Imputation of Missing Data in Materials Science through Nearest Neighbors and Iterative Predictions

J Chem Theory Comput. 2024 Dec 26. doi: 10.1021/acs.jctc.4c01237. Online ahead of print.

Abstract

Missing data in tabular data sets is ubiquitous in statistical analysis, big data analysis, and machine learning studies. Many strategies have been proposed to impute missing data, but their reliability has not been stringently assessed in materials science. Here, we carried out a benchmark test for six imputation strategies: Mean, MissForest, HyperImpute, Gain, Sinkhorn, and a newly proposed MatImpute on seven representative data sets in materials science. The imputation-induced errors (IIEs) were evaluated through the difference between imputed and original values, by root mean square error (RMSE), Wasserstein distance (WD), and a newly introduced metrics data set correlation convergence (DCC), to measure the difference at three aspects for individual data, column-wise distribution, and correlation stability of a data set.
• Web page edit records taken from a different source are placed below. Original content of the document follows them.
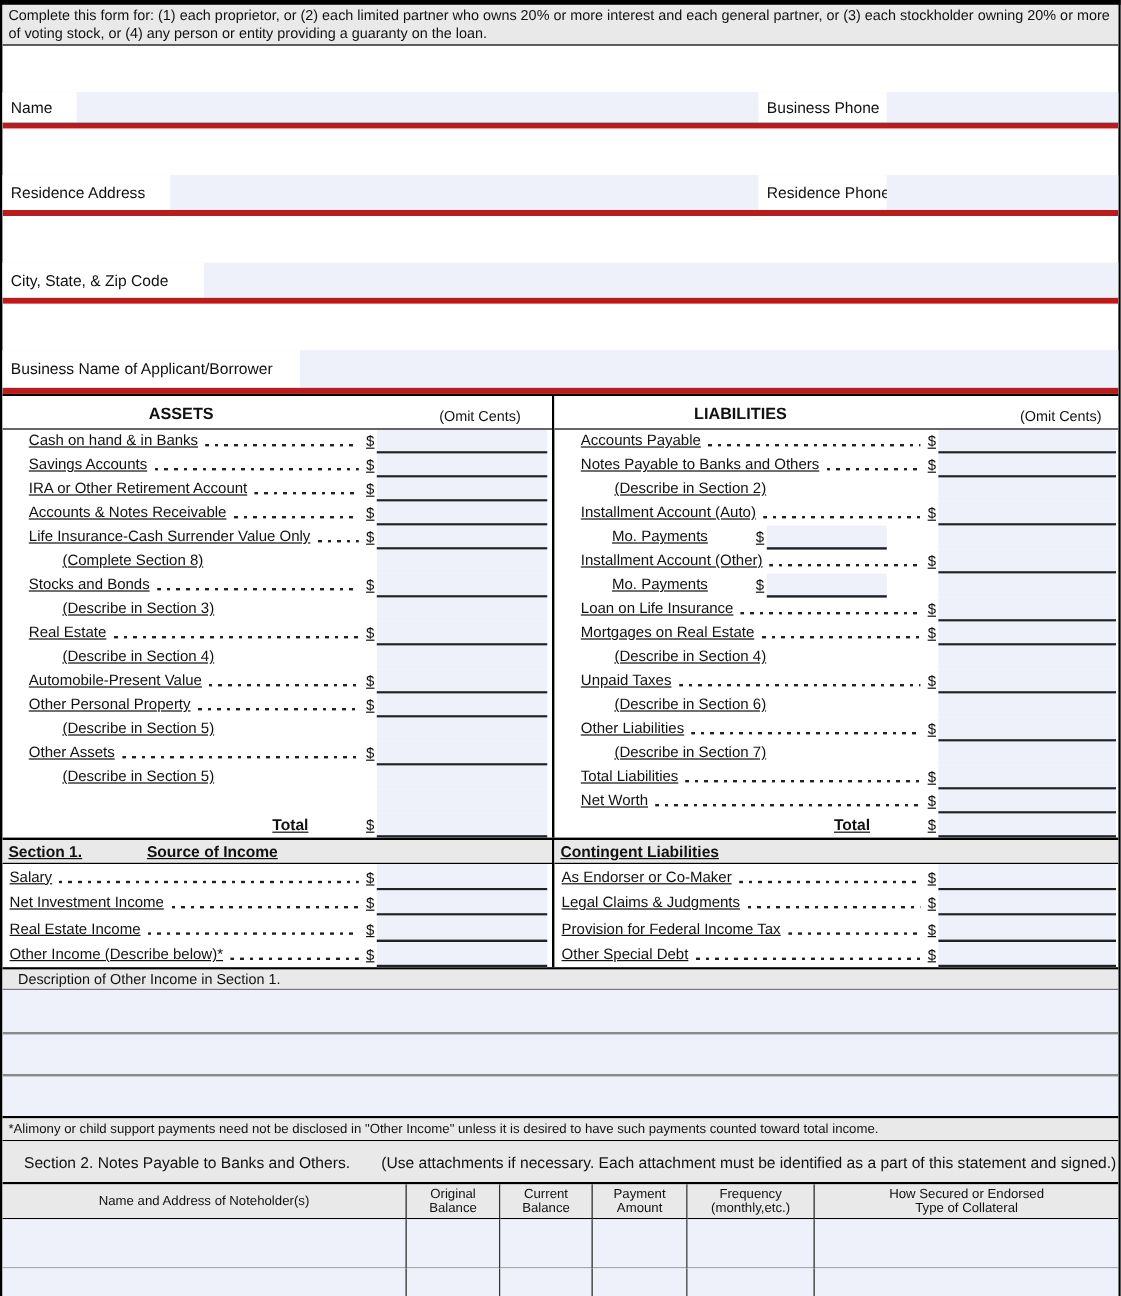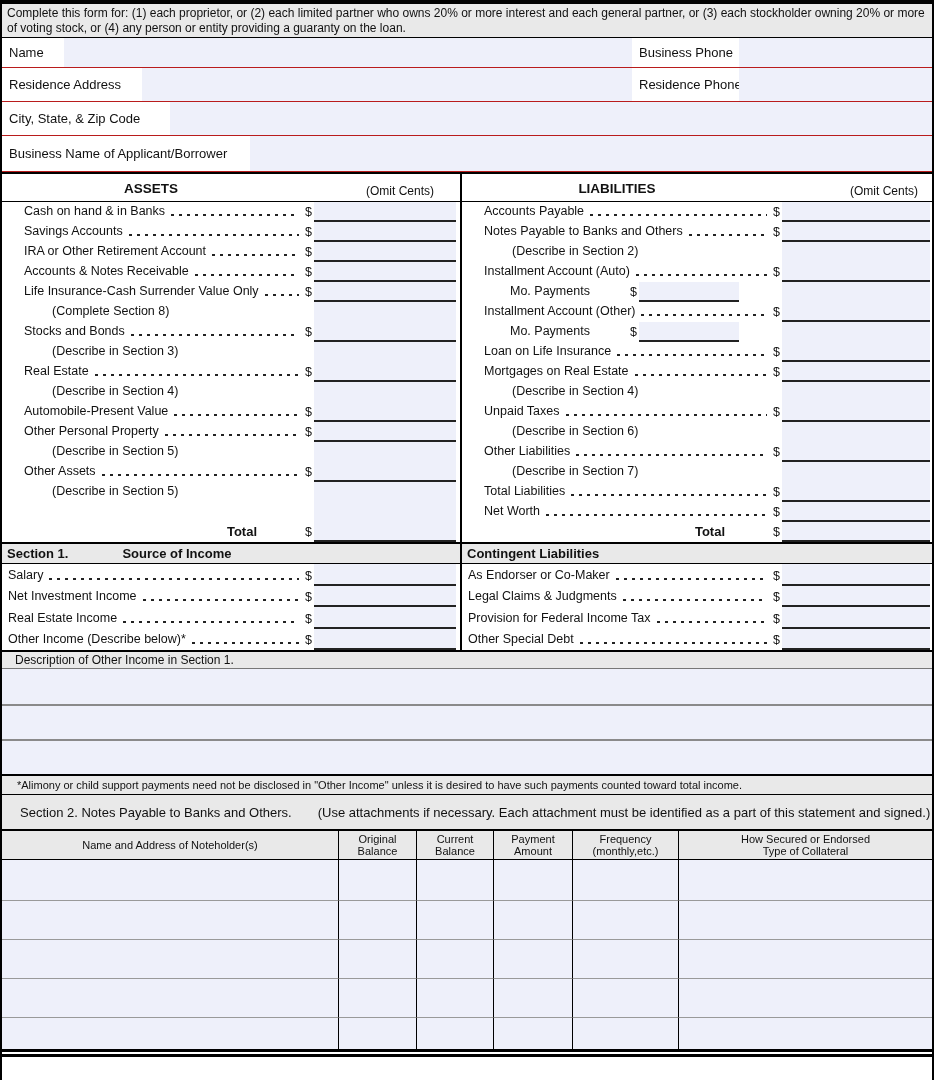"Name" .id-row { border-bottom: 1px solid #b91c1c -> 5px solid #b91c1c; margin-top: none -> 39px }
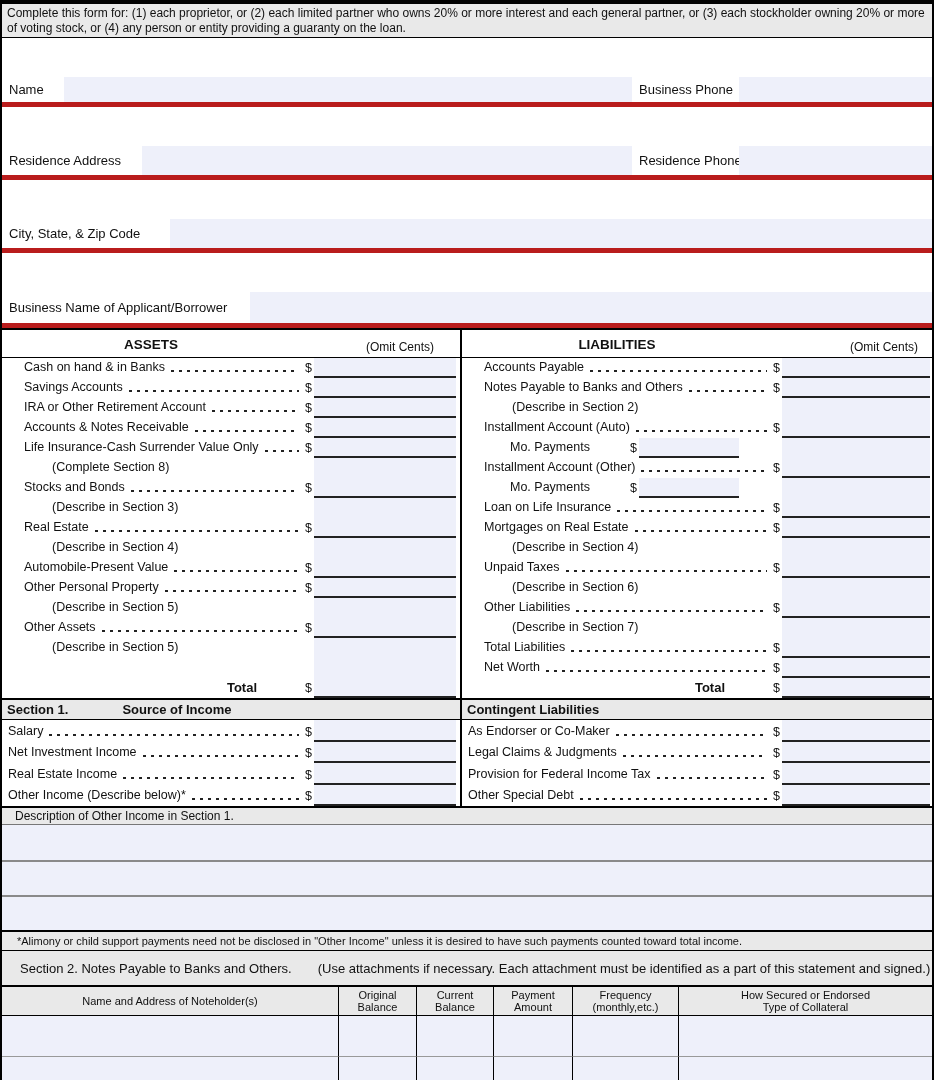"ASSETS" .al-wrap,.sec1-wrap { text-decoration: none -> underline }
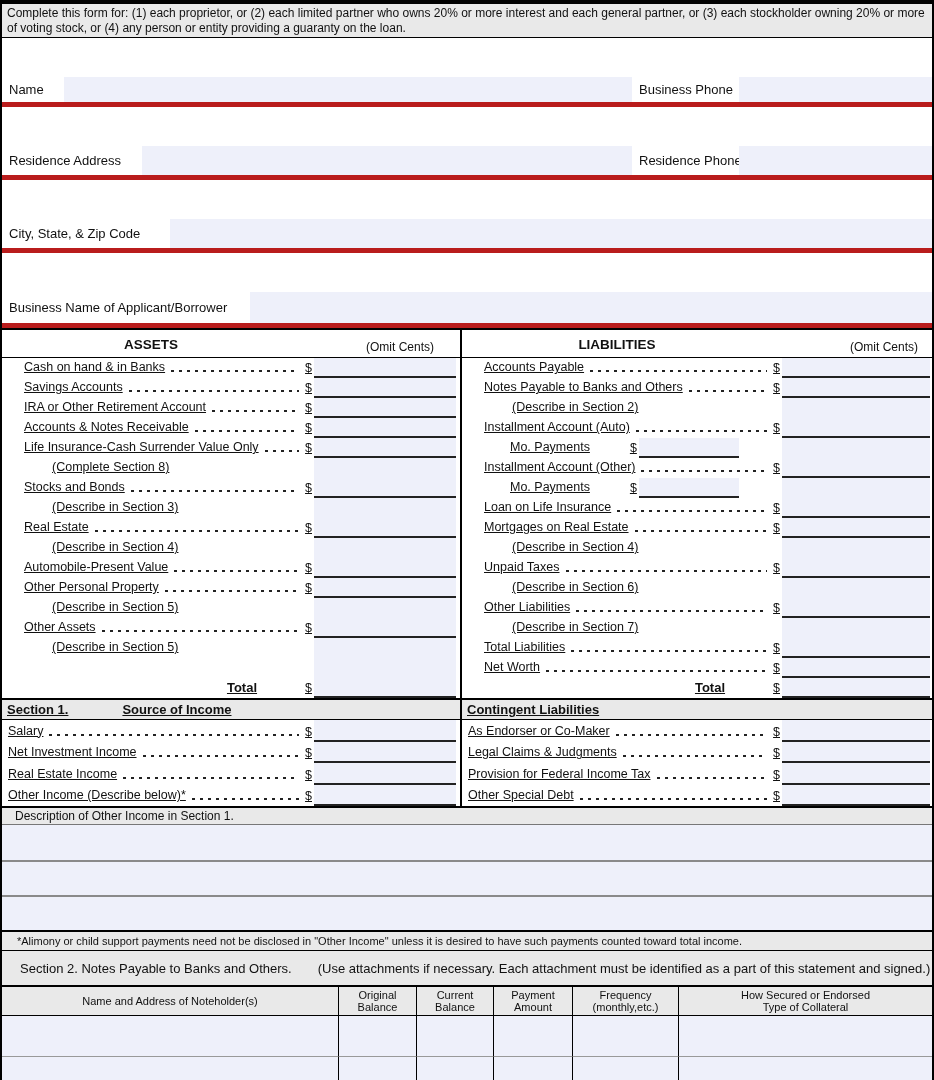"*Alimony or child support payments" .footnote { padding-left: 15px -> 5px }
MatImpute outperformed the others with the least RMSE and WD and the highest DCC. The IIE increases with the increase of data missing ratio and in the order of missing at random < missing completely at random ≤ missing not at random, considering inherent correlations among missing data. A similar trend was observed for the increase of IIE along the central departure distance in units of the standard deviation, which is consistent with the increase of difficulty from interpolation to extrapolation. Further tests of IIE in regression and classification machine learning predictive models, MatImpute also preserved the highest data recovery fidelity. We released the code of MatImpute to facilitate the construction of high-quality data sets in materials science.